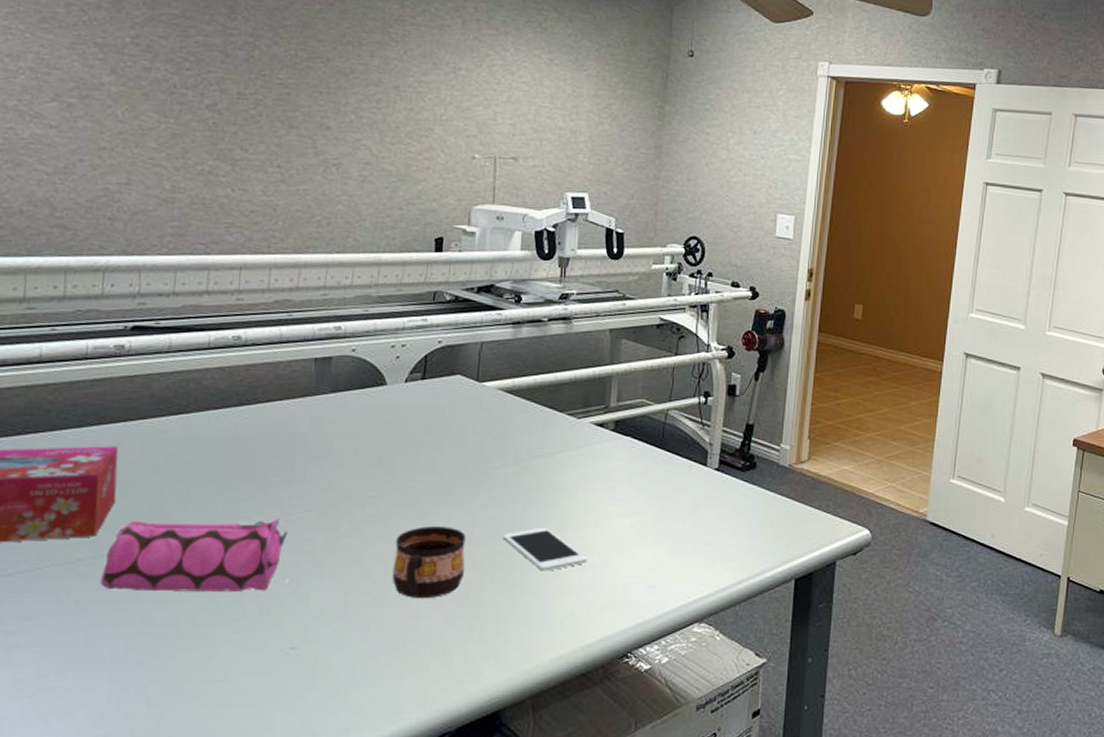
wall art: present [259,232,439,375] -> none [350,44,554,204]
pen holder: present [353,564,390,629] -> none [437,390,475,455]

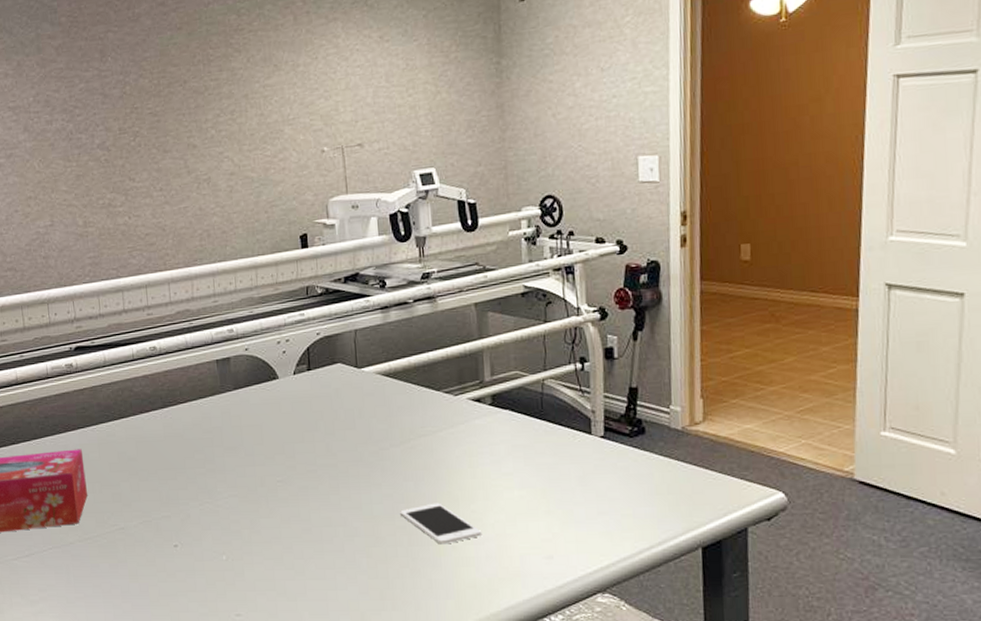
pencil case: present [101,518,288,592] -> none [88,503,219,568]
cup: present [392,526,466,599] -> none [307,505,370,572]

______________________________

▶ [TASK GOAL] From the first line to the last, please copy the data exactly, with the pictures left out.

▶ [ANSWER BELOW]
wall art: present [259,232,439,375] -> none [350,44,554,204]
pen holder: present [353,564,390,629] -> none [437,390,475,455]

pencil case: present [101,518,288,592] -> none [88,503,219,568]
cup: present [392,526,466,599] -> none [307,505,370,572]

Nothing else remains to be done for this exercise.